The rapper quickly showed the world that he was a social media savant. After the Dynamic Duo video, best described as a hybrid piece in which him and Kasher Quon flexed stacks of blue-faced bills in designer outfits next to a caged pitbull, guns on view, in a nice-looking 2019 apartment, TeeJayx6 showed the world why his name is his name (a combination of his birthname TeeJay, and the MSR-X6 magnetic credit card reader, writer, and encoder—an essential scamming tool), launching an incredibly aggressive social media campaign through Instagram and Twitter, selling ‘methods’ for scamming, branded as a ‘Fraud Bible’, while also hitting the studio, dropping two more projects in an incredibly short turnaround to maximize the exposure he had and maintain his industry momentum. His online presence turned into an incredible ride through hybrid autofiction as he released videos of himself walking into Wells Fargo’s and coming out with stacks of cash, along with music videos for songs such as ‘Swipe Story’ and ‘Swipe Lesson’ during which he narrates and reenacts scamming methods he’s used to make his money.
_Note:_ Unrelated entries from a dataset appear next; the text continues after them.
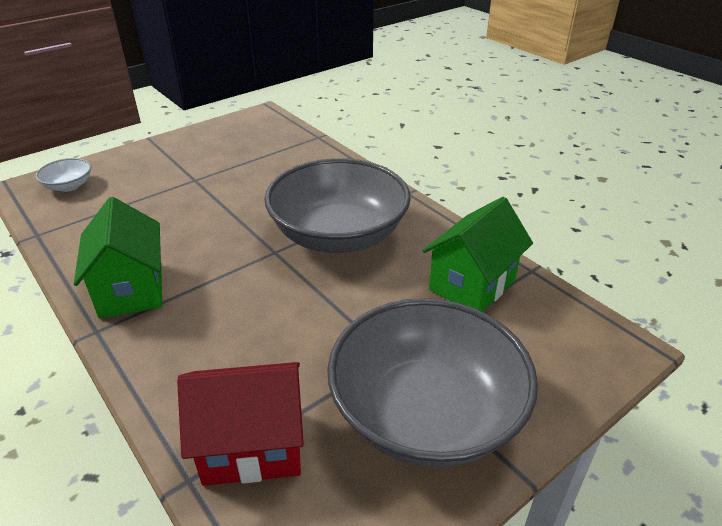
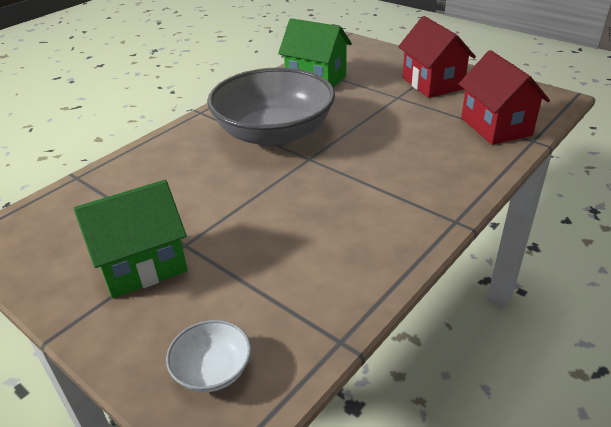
camera: 100 degrees left, 0 degrees up
green house [74,197,162,318] -> green house moved to [73,180,188,298]
grey bowl [327,298,538,468] -> red house [398,16,476,98]

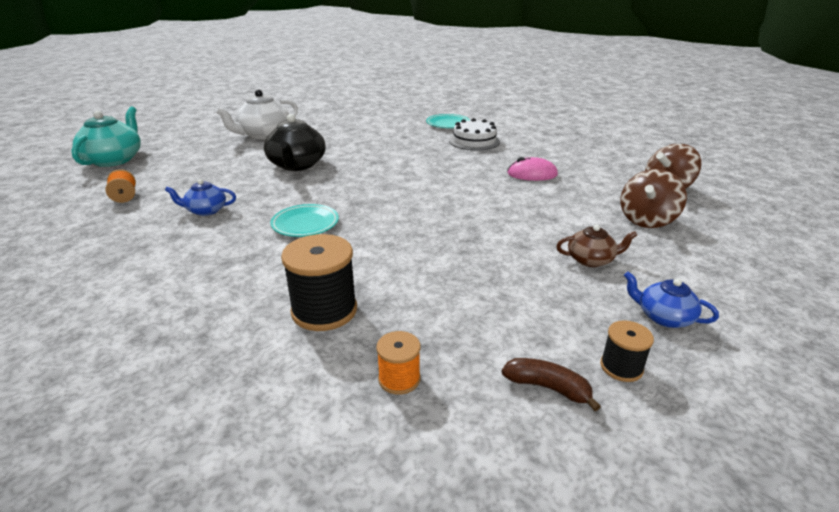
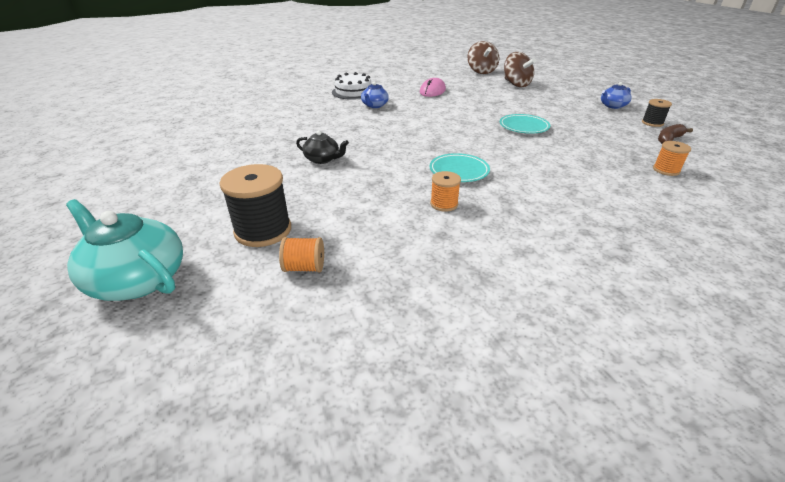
camera: 65 degrees left, 5 degrees up
blue teapot [165,179,236,216] -> blue teapot moved to [361,81,389,108]
white teapot [215,90,298,140] -> none
black teapot [264,114,325,171] -> black teapot [296,130,349,164], size x0.56
black spool [281,234,357,331] -> black spool moved to [219,164,291,247]
turquoise plate [426,114,470,128] -> turquoise plate moved to [500,114,550,134]
brown teapot [556,225,637,267] -> none
none -> orange spool [430,171,461,212]

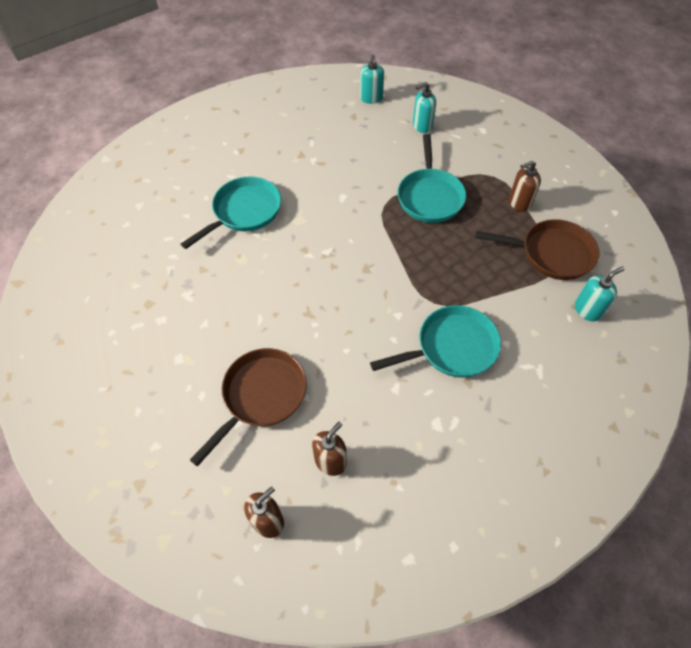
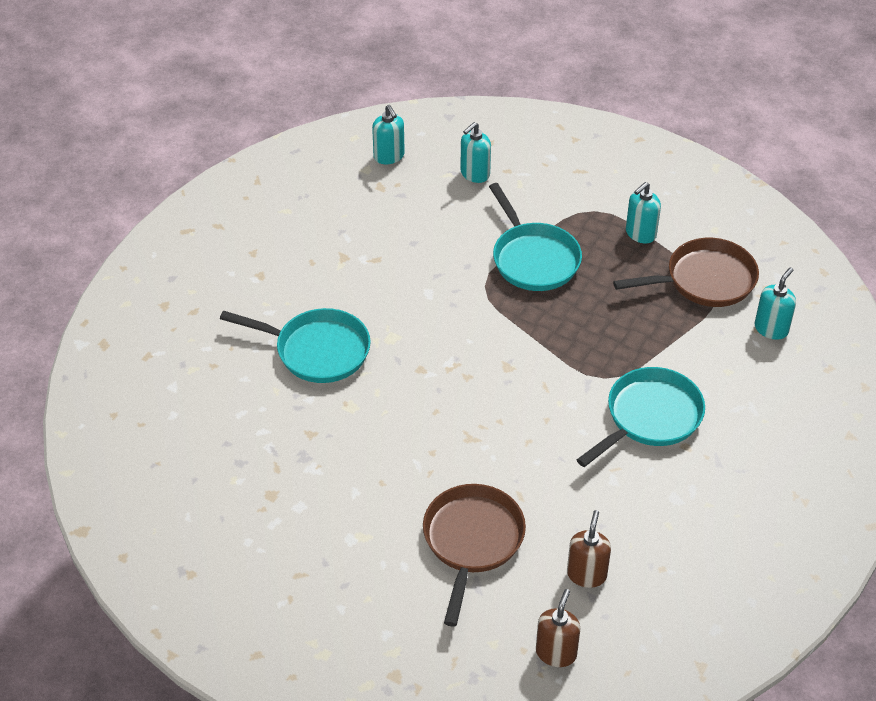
camera: 25 degrees left, 10 degrees down
turquoise pan [181,177,281,249] -> turquoise pan turned 90 degrees clockwise [220,308,371,383]
brown soap dispenser [509,161,541,212] -> turquoise soap dispenser [626,182,661,243]

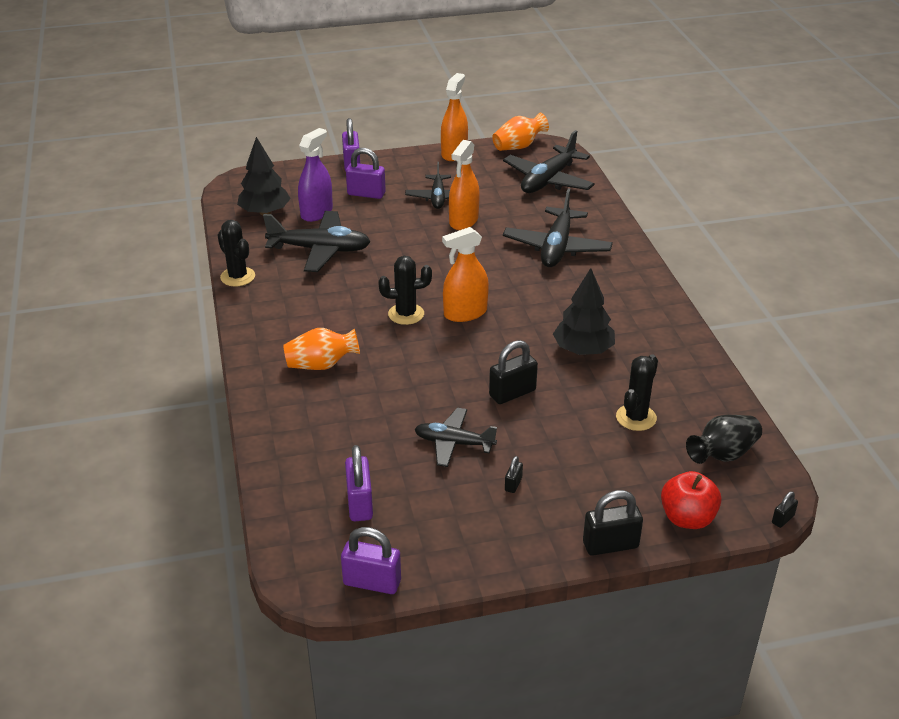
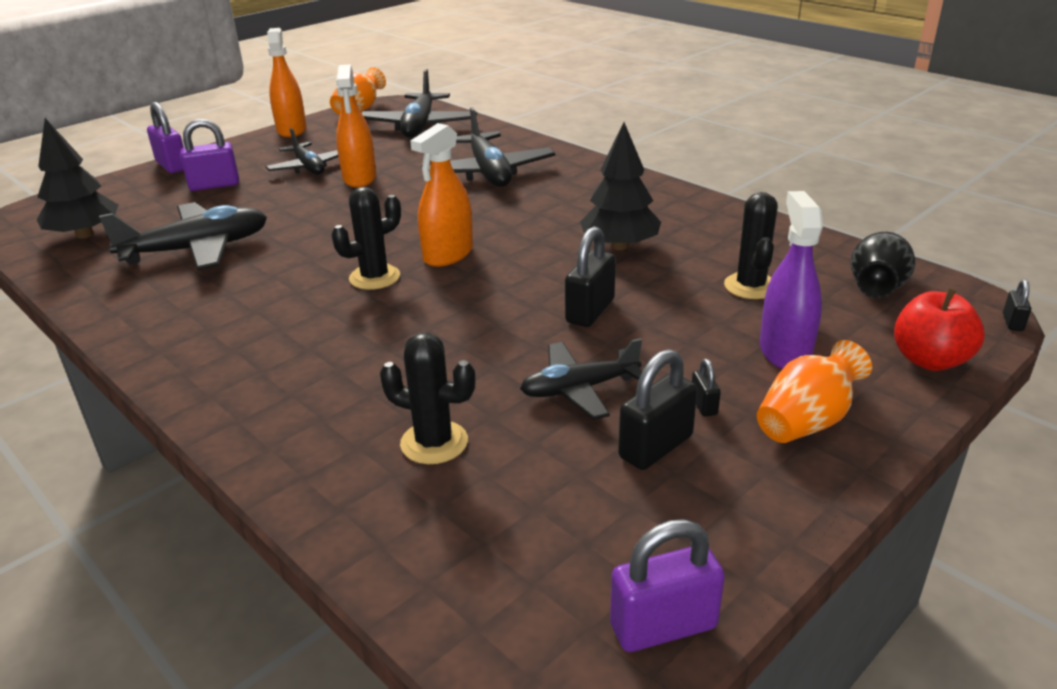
camera: 30 degrees left, 5 degrees down
black cactus [217,220,255,286] -> black cactus moved to [380,333,476,464]
orange vase [283,328,360,370] -> orange vase moved to [757,340,872,443]
purple spray bottle [298,128,333,222] -> purple spray bottle moved to [760,191,823,369]
purple padlock [345,445,373,521] -> none
black padlock [583,490,643,556] -> black padlock moved to [618,349,697,470]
“Let me tell y’all ‘bout this one time at Walmart” begins ‘Swipe Story’, a music video that shows TeeJayx6 rolling a shopping cart full of TV’s and video game consoles past unsuspecting employees out to his rental car. On another track, ‘Apple’, he boasts that [he] “can’t even get my haircut no more cause I done scammed my barber”, and stuck to this on all of his social media presence, refusing to get a haircut, growing his hair out, building a meme out of the line, and devoting himself to the performance in all walks of life. Despite these aggressive branding strategies, TeeJayx6 was still extremely aware of the risks he was taking online, flexing his usage of VPN’s and Tor Browser, anonymizing clients for internet browsing, and taking precautionary measures while selling methods, using end-to-end encrypted messaging services such as Telegram. By the end of the year, Teejayx6 had released two more projects (‘The Swipe Lessons’ and ‘Black Air Force 1 Activity’) and garnered recognition from larger publications such as the New York Times and the Washington Post.

And while TeeJayx6 used Telegram to protect himself from the American police surveillance state, the application has also surged in popularity recently in Hong Kong, where protesters use it as a means of mobilizing and organizing against their authoritative Chinese oppressors. The reality of 2019 and the reality of the future is that society is locked into a world full of images, whether they’re deliberately made by actual humans, part of CCTV surveillance systems, or extraneous images captured by consumer products. This overabundance of images exists regardless of culture and political structure, and is accompanied with a structure of surveillance intertwined with the distribution of images.

Present.Perfect. (Shengze Zhu, 2019)

Ultimately, films such as Present.Perfect., which mobilize these images that would otherwise emerge and then pass into the empty digital nowhere, serve as reminders of the world of images that envelope society today, and also ask important questions as to what constitutes a film. Is the experience of slowly watching modern online life get abstracted into a chronologically stratified series of words, images, and data a filmic one? Is a scroll down an Instagram or Twitter feed a short? Does it matter if the individual is a famous musician, or a burn victim in China? And do the images have to be seen to be considered a film? In a world where image production seems to be outpacing all else, there are far more questions than answers, and the impossibility of grappling with each and every image looms over the scope of the issue. It might be that humans no longer make images, but that images make us.